Today’s iPhone bucket: there’s an NES emulator being developed. Apple is earning praise for its Web design guidelines for the iPhone. MobileTerminal may be the first native application for iPhone. Walt Mossberg posts about the new iPhone features in version 1.0.1.

5 Comments

  1. Not to try and start a huge flame war, but the Newsweek article did have a few issues with it. I’m certainly not a climate change denier, but I am skeptical about some of the more.. publicized claims that are bandied about. I am at least willing to listen to both sides, and the tone of the Newsweek article was pretty derisive about anyone not toeing the company line on anthropogenic warming trends. Warren Meyer over at Coyote Blog has a decent rebuttal that I found worth reading. YMMV.

  2. There’s clearly a lot of speculative information out there when it comes to climate change, but I find it pretty darn suspicious that nearly all the climate change deniers have, over the years, changed their argument but not their purpose.

    And as far as that rebuttal goes, it’s not a rebuttal of the story at all (which was about a systemic and well funded effort to disseminate disinformation about climate change). Also, that site attacks a specific set of measurements, but there is a lot more information about the effects and mechanism of global warming that are hard to dispute.

  3. I only read the Newsweek article quickly on the Metro, but one impression I walked away with it is that while the article described the disinformation campaign, it didn’t really get into the motivations of WHY people and organizations are so fixated on it. The obvious implication is that it’s a (comparatively short-term) profit motive, but I was surprised that not much attention to underlying drivers was given. And, of course, these things take on a life of their own. Anti-science bigotry pays dividends for certain ideologically authoritarian viewpoints.
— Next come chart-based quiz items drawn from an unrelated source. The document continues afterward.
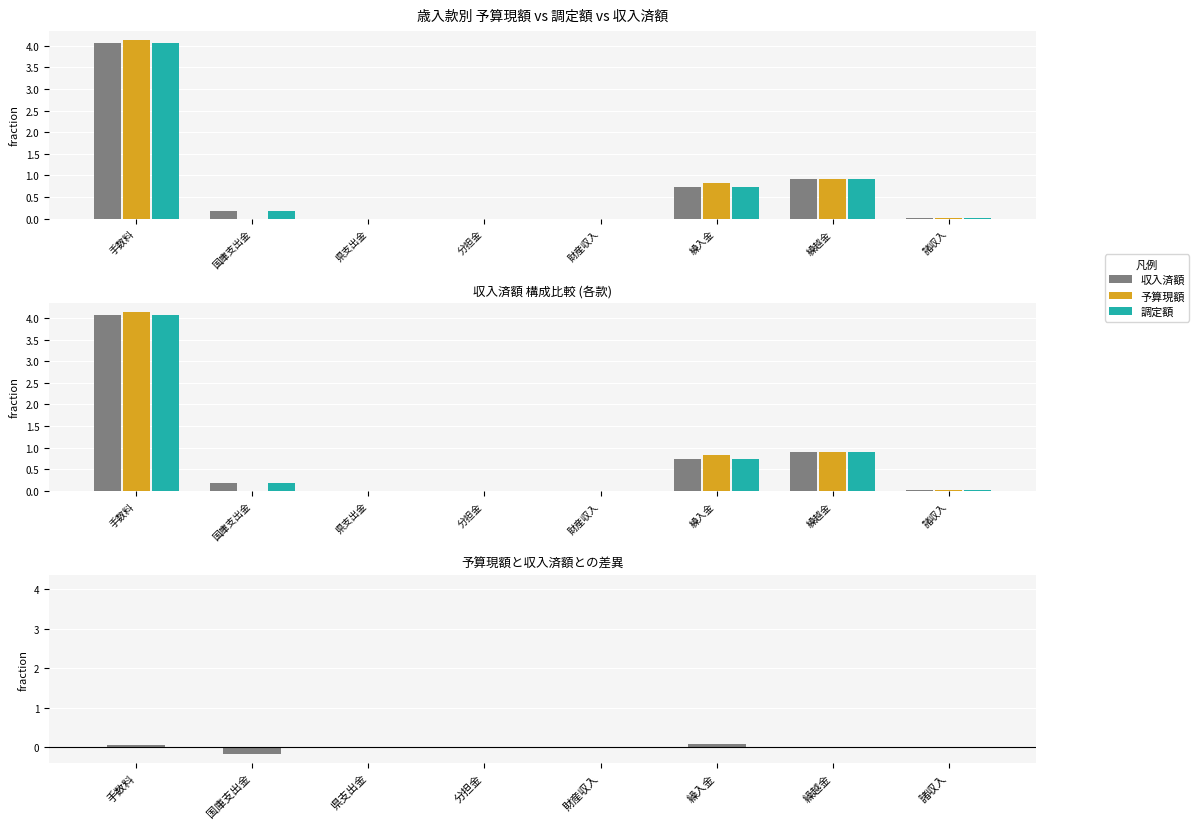

At which category is the sum across all series the highest?

手数料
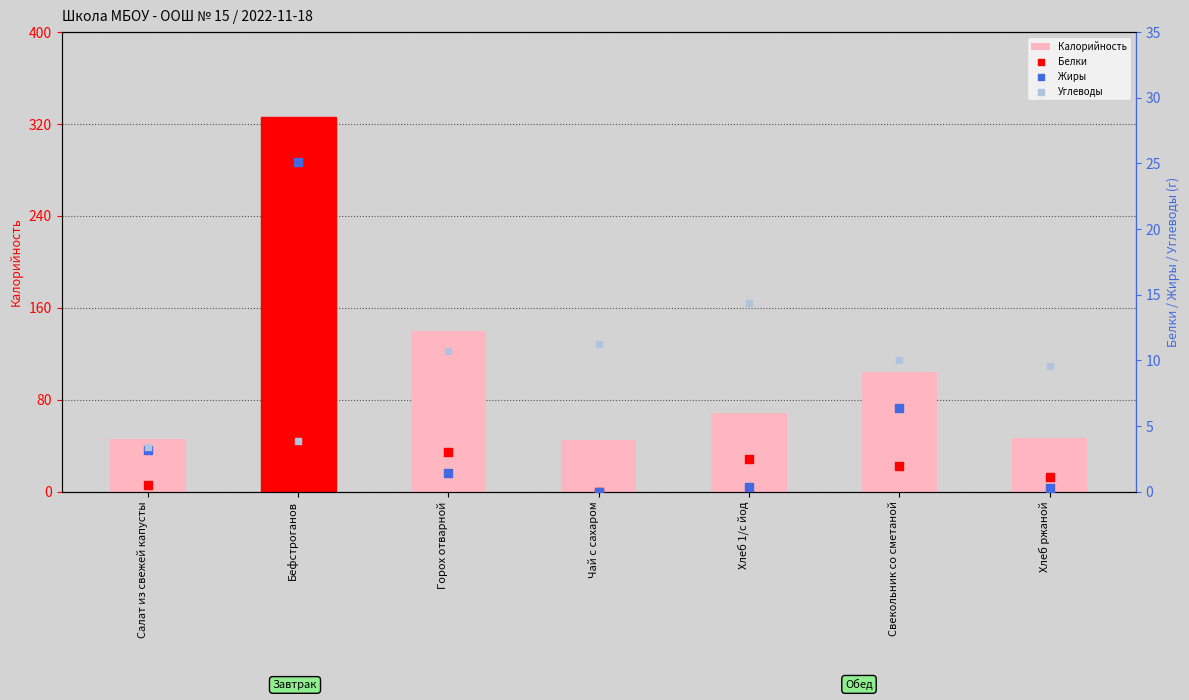

Which series reaches the minimum Y coordinate?

Белки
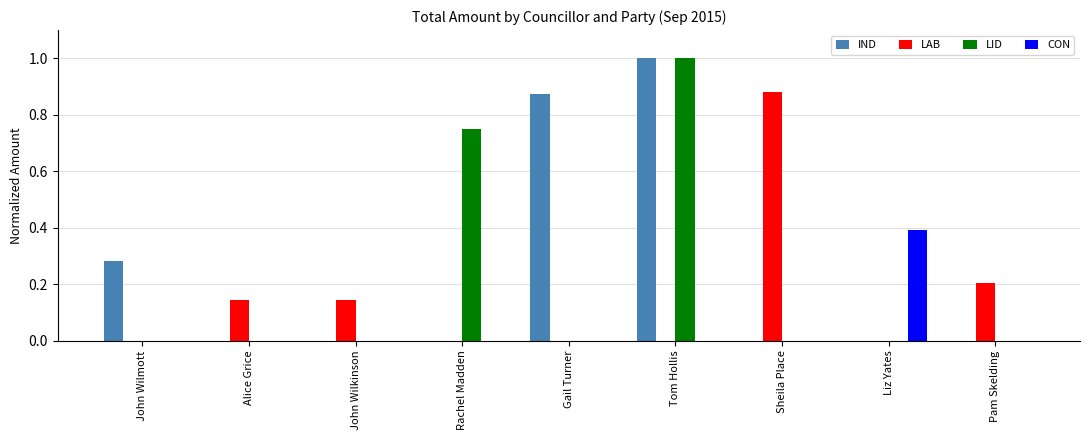

What is the sum of all LAB values?

1.4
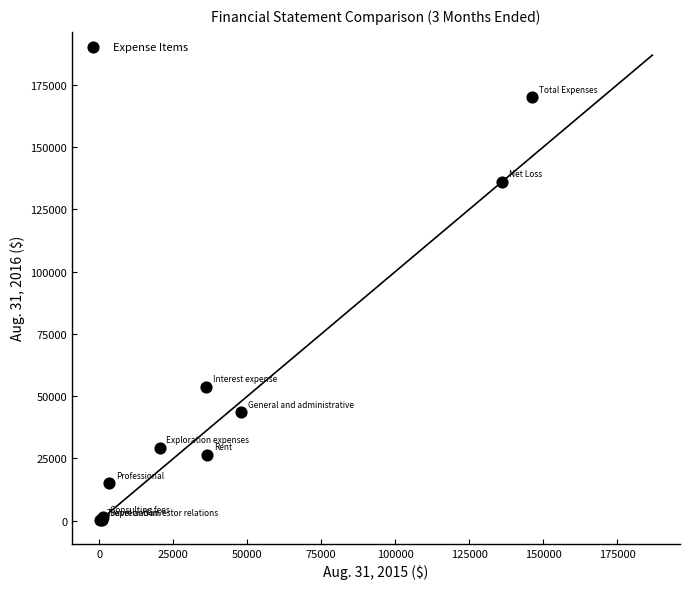

What Y value in the scatter plot is closest to 85043?

53839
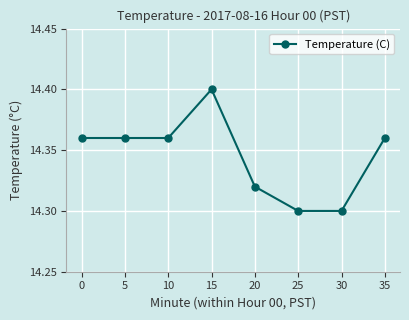

How many values are between 14 and 15?

8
  4. I am a regular reader of your article. And I am very impress with your blog upon Global Warming. Now I am also write a blog upon effects and causes of Global Warming. This blog is collection of news & reviews like the study found that global warming since 1985 has been caused neither by an increase in solar radiation nor by a decrease in the flux of galactic cosmic rays. Some researchers had also suggested that the latter might influence global warming because the rays trigger cloud formation.

  5. I think that energy people have worked to cloud the debate over climate change because they don’t want the government to regulate people into using less energy, nor do they want people to voluntarily use less energy.

    I think that right wingers want to cloud the debate because major environmental crises favor the Democrats politically. If we really do face a climate crisis, we need to look at the federal government (and even worse, international cooperation) to dig us out of this hole. That isn’t too appealing to the right wingers.